Non ci sarà nessun licenziamento nella nuova banca che nascerà dall’aggregazione tra Bpm e Banco popolare, così come non sono previste cessioni di asset e altri aumenti di capitale post-fusione, che attuerà invece un significativo piano di riduzione delle sofferenze: lo hanno annunciato i due amministratori delegati, Giuseppe Castagna (Bpm) e Pier Francesco Saviotti (Banco) presentando ufficialmente l’operazione.

«Le voci sui licenziamenti sono stupidaggini che non esistono: non ci saranno interventi drammatici, chi uscirà lo farà perché vorrà partecipare ai fondi di solidarietà», ha affermato Castagna. «Nel piano daremo numeri più precisi, ma dal livello di sinergie che abbiamo indicato (365 milioni annui, ndr) è evidente che non si tratta di numeri particolarmente rilevanti».

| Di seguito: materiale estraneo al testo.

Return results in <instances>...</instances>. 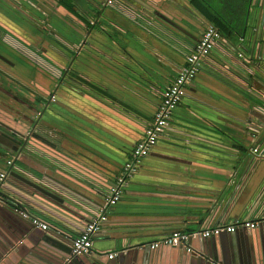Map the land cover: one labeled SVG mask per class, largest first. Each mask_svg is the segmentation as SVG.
Returning <instances> with one entry per match:
<instances>
[{
  "label": "crops",
  "instance_id": "crops-1",
  "mask_svg": "<svg viewBox=\"0 0 264 264\" xmlns=\"http://www.w3.org/2000/svg\"><path fill=\"white\" fill-rule=\"evenodd\" d=\"M202 2L122 0L107 6L103 0H1L0 86L19 96L0 89L1 106L19 122L15 129L29 136L27 155L81 183L74 185L76 192L35 172L17 152L0 149V167L8 171L5 191L52 227L78 234L104 204L110 174L125 163L161 92L211 23L198 6ZM246 24L244 42L243 35L225 34L228 42L202 61L170 126L95 234L102 251L94 252L141 247L175 229L206 227L222 214L225 222L264 214V159L237 210L249 181L234 195L236 172L254 142L248 126L258 120L256 104L264 103L261 73L250 75L238 52L251 58L253 72L264 62V0H252ZM259 25L256 38L253 28ZM65 91L88 103H72ZM54 92L68 99L50 101ZM219 94L245 114L218 103ZM261 124L256 141L264 144ZM18 175L48 185L70 204L55 206L33 197ZM257 228L221 233L214 237L216 246L237 247L255 256L264 245V224ZM201 242L212 251L206 239L195 240V250ZM133 255L137 264L185 262L183 251L170 247ZM115 256L108 261L117 264Z\"/></svg>",
  "mask_w": 264,
  "mask_h": 264
},
{
  "label": "built area",
  "instance_id": "built-area-1",
  "mask_svg": "<svg viewBox=\"0 0 264 264\" xmlns=\"http://www.w3.org/2000/svg\"><path fill=\"white\" fill-rule=\"evenodd\" d=\"M1 1V0H0ZM107 6H116L121 4L122 0H103ZM260 30V25L253 28L257 38ZM255 38V42H256ZM244 42V35L240 38ZM227 43L226 37L222 32L212 23L208 22L203 27L202 33L193 46V48L185 56V63L179 68L178 72L170 81H168L166 88L161 92V100L157 105L154 114L150 121L146 124L143 135L138 139L130 151L128 158L118 171L110 174L112 183L103 193L105 203L101 206L98 213L92 217L87 225L72 239V255H91L94 252L93 243L95 234L102 228L104 222L108 218V213L120 201L126 188L135 174L140 170L142 160L147 157L158 145L159 140L165 134L167 128L170 126L172 119L175 116L177 107L182 103L188 94L189 87L200 72V66L220 43ZM238 56L242 58L243 63L250 75H255L257 72L261 73V81L264 83V62H259L256 70L248 66L251 58L246 55L244 51H239ZM264 90V87L262 88ZM56 93H52L50 101H55ZM256 111L254 117L257 116V121L251 125L249 124L250 133L254 139L253 144L249 145L246 159L243 160L241 168L236 172L237 180L234 181V195L237 197L245 184L251 178L258 162L264 159V144L256 141L260 133L259 127L264 122V103H258L255 107ZM12 167L14 164L12 160L8 161ZM8 171L0 172V205L12 208L16 213L23 218L31 220V222L41 230L48 231L52 228L49 221L44 218L30 213L22 202L16 199L9 192L5 191L4 184L7 178ZM223 217V218H221ZM206 227L195 230L175 229L169 234H166L154 241L146 243L151 248H158L162 245L182 246L188 251H197L189 244L190 239L197 238L199 235L207 238L214 235H219L223 232H234L239 228H255L264 224V214L252 218L236 217L231 222H225L223 214L219 219L211 220ZM122 251L126 252V249ZM117 252L108 253L109 258L117 255ZM212 262L218 264L216 261Z\"/></svg>",
  "mask_w": 264,
  "mask_h": 264
},
{
  "label": "water",
  "instance_id": "water-1",
  "mask_svg": "<svg viewBox=\"0 0 264 264\" xmlns=\"http://www.w3.org/2000/svg\"><path fill=\"white\" fill-rule=\"evenodd\" d=\"M0 89L14 98L19 97L2 86H0ZM218 96L221 98L218 101L221 105L233 109L238 113H244L240 108L233 107L234 104L224 95L219 94ZM1 103L0 101V149L6 153L17 152V158L22 163L30 166L35 172L46 175L78 192L74 185H80L81 183L77 179L67 177V174L46 166L44 163L37 161L24 152V146L29 136L27 137V134L15 129L19 122L14 123V118L12 117L14 115L3 108L1 106L3 104ZM19 154L21 155L19 156ZM170 159L176 160L177 158L172 157ZM2 171L3 169L0 167V172ZM10 175L13 177L16 176L14 172H11ZM17 177L21 180L20 183L22 185L28 187L33 197L44 199L51 204L53 203L55 206L69 203L67 199L59 193H56L48 185H46L48 187L43 186L25 176L18 175ZM253 180L254 176L251 181L249 180L247 187L241 194L240 201H237L235 210L240 209L244 205V194ZM148 194L154 195L155 193ZM235 215L237 214L233 213V216ZM243 229L246 230L247 228ZM257 230V227L251 229L252 232H256ZM216 236L218 235L204 238L202 235H199L197 238L190 239L189 242V244L195 247V240L206 239L207 241H211L207 245H212V251L205 249V242H201L202 245L199 249L197 248L198 251H188L185 247L170 245H162L156 249L170 247L175 252L177 249L182 250L185 257L184 264H186L187 260H189L190 264H214L212 260L218 264H264V245L262 246V250H259L255 256H250L247 252L237 249V247L232 248L227 246L228 248H224L221 246V249H219L214 240ZM232 236H234V233ZM73 237L74 235L71 236L69 230L63 226H54L48 231L41 230L31 220L23 218L12 208L0 205V264H112L110 263L111 259L108 261L109 255L107 252L98 254L96 251L91 255H72L71 244ZM97 246L95 241L93 243L94 250L98 248L99 251H102V248L99 249L100 247ZM153 249L147 245L128 247L126 252H119L115 256V259H118L117 264H133L134 262V264H137L136 256L133 253L136 254L142 250L143 252L149 253ZM130 255H133V257L130 258Z\"/></svg>",
  "mask_w": 264,
  "mask_h": 264
},
{
  "label": "trees",
  "instance_id": "trees-1",
  "mask_svg": "<svg viewBox=\"0 0 264 264\" xmlns=\"http://www.w3.org/2000/svg\"><path fill=\"white\" fill-rule=\"evenodd\" d=\"M199 8L224 36L243 35L252 0H202ZM226 34V35H225Z\"/></svg>",
  "mask_w": 264,
  "mask_h": 264
},
{
  "label": "rangeland",
  "instance_id": "rangeland-1",
  "mask_svg": "<svg viewBox=\"0 0 264 264\" xmlns=\"http://www.w3.org/2000/svg\"><path fill=\"white\" fill-rule=\"evenodd\" d=\"M83 64H85V66H86L88 63H87L85 60H83V61H82V65H83ZM85 66H84V68H85ZM64 94H66L68 97H70V98L72 99V100H71L72 103H73V101L79 103V100L76 99V97L74 96V94H72L71 92L68 93V92L65 91ZM56 95H57V98H56V101H57V99L59 98V97H58L59 93H56ZM60 98H61L62 100H63V99H64V100H65V99H68V98H65V97H60ZM60 98H59V99H60ZM75 99H76V100H75ZM80 100L82 101L81 103H83V104H84V103H86V104L88 103V102H86V101L83 100V99H80ZM81 103H79V104H81ZM220 117H222L223 119L225 118V117H223V116H220Z\"/></svg>",
  "mask_w": 264,
  "mask_h": 264
}]
</instances>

La banca che nascerà sarà «solida», ha assicurato Castagna, «partiamo nel modo migliore che si poteva: l’istituto sarà un leader nazionale, con un radicamento territoriale privilegiato».

Non solo. La nuova realtà, la terza in Italia dopo Unicredit e Intesa, si porrà in futuro come polo aggregante: «In futuro la banca sarà anche un punto di riferimento per altri soggetti. Al momento, però, non è nostra intenzione guardare ad altre aggregazioni, abbiamo un impegno oneroso da portare a termine e vogliamo farlo nel più breve tempo possibile e con il maggiore successo possibile. Per ora ci concentriamo solo su questo». Non c’è nessun obbligo di effettuare cessioni.

Saviotti, dal canto suo, ha scherzato sui rigidi requisiti patrimoniali richiesti dalla Bce: «Le autorità vogliono che la banca si presenti al mercato nel miglior modo possibile. La vogliono alta, bionda, con gli occhi azzurri, bella e ricca e noi abbiamo scelto di prendere il toro per le corna e partecipare attivamente alla nascita della terza banca nazionale. È una soluzione utile per il Banco, per la Bpm e per il paese».

Castagna ha poi smentito la necessità di un altro aumento di capitale, dopo quello da un miliardo che dovrà effettuare il Banco popolare, peraltro ancora contestato da Saviotti: «Una richiesta eccessiva, ma lo faremo. Ritenevo che le due banche insieme avrebbero potuto gestire le sofferenze senza necessità di un aumento di capitale e rispettando i parametri considerati necessari dalla Bce». L’a.d. del Banco ha definito «ragionevole» pensare all’utilizzo di un convertendo o di un prodotto «che non è il tipico aumento di capitale con diritto di opzione». Inoltre le due banche si focalizzeranno su un significativo piano di riduzione dei crediti non performanti fino a 10 miliardi di euro nominali entro il 2019.

Quanto ai tempi tecnici, il rilascio delle autorizzazioni da parte delle autorità di vigilanza è atteso entro agosto. In aprile sarà conclusa la due diligence con la predisposizione di un piano industriale congiunto. L’assemblea del Banco popolare per l’aumento di capitale si terrà a inizio maggio, quindi a metà maggio i consigli approveranno il progetto di fusione. Entro ottobre si terranno la ricapitalizzazione del Banco e le assemblee per il via libera definitivo, che sarà efficace entro il mese di novembre.

Piazza Affari non ha tuttavia brindato all’annunciata fusione: Bpm ha ceduto il 5,35% a 0,6725 euro e B. Popolare il 4,81% a 6,93 euro. Diversi analisti hanno spiegato che vi sono elementi di incertezza, a cominciare dalle modalità dell’aumento di capitale del Banco. Inoltre i due istituti stimano di realizzare tutte le sinergie per il 2018: un periodo di tempo ritenuto troppo breve. Paiono ottimistici anche i numeri relativi alle sinergie, considerato che non sono previste riduzioni di personale.